This thick and hearty chili is slightly smoky and sweet, with a spice level that can be tailored to your taste. Borrowing a genius trick from our sweet potato pasta sauce recipe, thin strips of sweet potato are peeled into the chili. This is an easy way to add sweet potato to all sorts of dishes, as thin strips of sweet potato cook quickly and easily blend in with other ingredients.
With a simple list of ingredients and short simmering time, this chili is meant to be a convenient weeknight dinner. But do yourself a favor by cooking this recipe on the weekend, with plans to eat the chili for dinner later in the week. Chili is a meal that’s meant to be eaten as leftovers. It usually tastes better the second or third day, thickening up and becoming more flavorful.
If you’re feeding this chili to little kids or heat-averse adults, use bell peppers and omit the jalapeno.

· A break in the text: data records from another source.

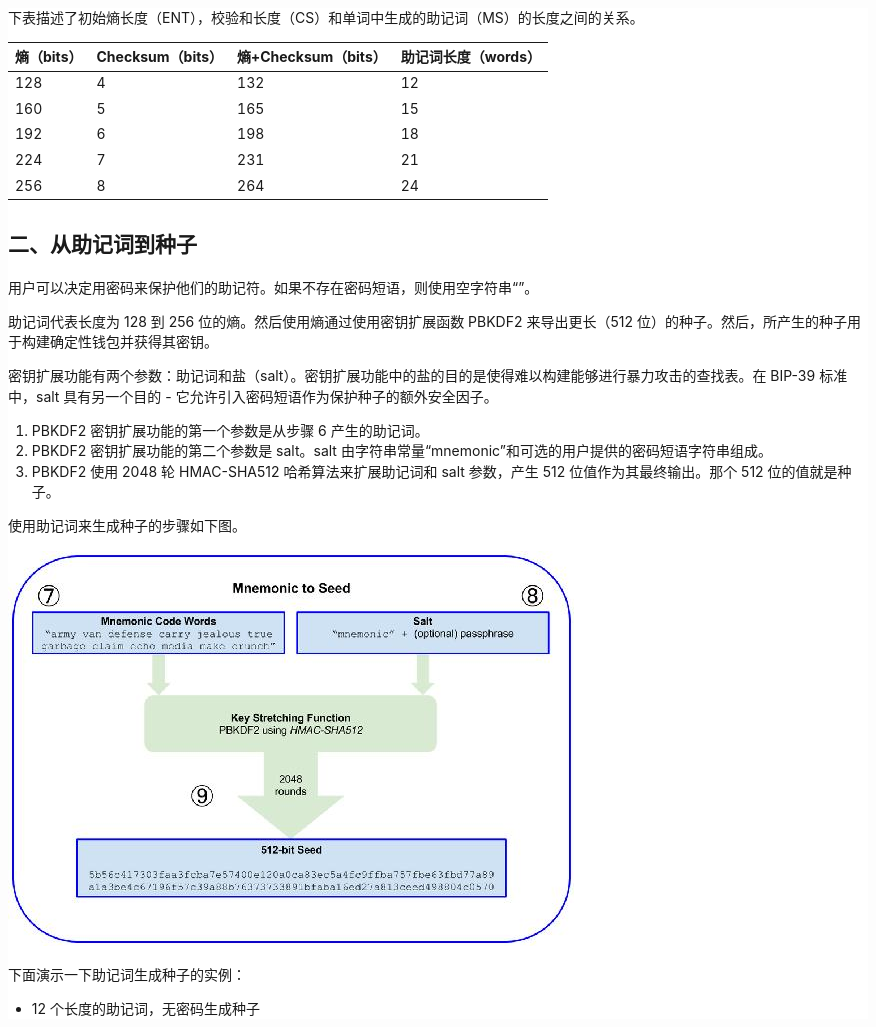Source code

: 下表描述了初始熵长度（ENT），校验和长度（CS）和单词中生成的助记词（MS）的长度之间的关系。

| 熵（bits） | Checksum（bits） | 熵+Checksum（bits） | 助记词长度（words） |
| --- | --- | --- | --- |
| 128 | 4 | 132 | 12 |
| 160 | 5 | 165 | 15 |
| 192 | 6 | 198 | 18 |
| 224 | 7 | 231 | 21 |
| 256 | 8 | 264 | 24 |

## 二、从助记词到种子

用户可以决定用密码来保护他们的助记符。如果不存在密码短语，则使用空字符串“”。

助记词代表长度为 128 到 256 位的熵。然后使用熵通过使用密钥扩展函数 PBKDF2 来导出更长（512 位）的种子。然后，所产生的种子用于构建确定性钱包并获得其密钥。

密钥扩展功能有两个参数：助记词和盐（salt）。密钥扩展功能中的盐的目的是使得难以构建能够进行暴力攻击的查找表。在 BIP-39 标准中，salt 具有另一个目的 - 它允许引入密码短语作为保护种子的额外安全因子。

1.  PBKDF2 密钥扩展功能的第一个参数是从步骤 6 产生的助记词。
2.  PBKDF2 密钥扩展功能的第二个参数是 salt。salt 由字符串常量“mnemonic”和可选的用户提供的密码短语字符串组成。
3.  PBKDF2 使用 2048 轮 HMAC-SHA512 哈希算法来扩展助记词和 salt 参数，产生 512 位值作为其最终输出。那个 512 位的值就是种子。

使用助记词来生成种子的步骤如下图。

![img](img/908e667fd1dfaf3fd0bbf1d8197f5b4d.jpg)

下面演示一下助记词生成种子的实例：

*   12 个长度的助记词，无密码生成种子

To crank up the spice level, use poblanos and 1 or more jalapeños (plus a jar of hot sauce on the table).
Servings: 6 to 8
Time in the Kitchen: 35 minutes, plus 30 minutes to simmer
In a large, wide pot over medium heat add 2 tablespoons oil. Add onion, celery, poblano or bell pepper and jalapeno pepper. Saute until onion is soft, 5 to 8 minutes. Add chili powder, oregano, cumin, smoked paprika, and garlic and sauté 1 minute more.
Add the ground beef and ground pork. Cook until meat is lightly browned, breaking the meat up into small pieces as it cooks. Season with salt.
Peel the sweet potato and discard the skin. Then, continue using the vegetable peeler to peel the entire potato into thin strips.
Add sweet potato, tomatoes, bone broth, cinnamon stick and bay leaf to the pot. Stir well to combine all the ingredients.
Bring to a boil then reduce heat and simmer, covered, for 20 minutes then remove the lid and simmer 10 minutes more. Stir occasionally.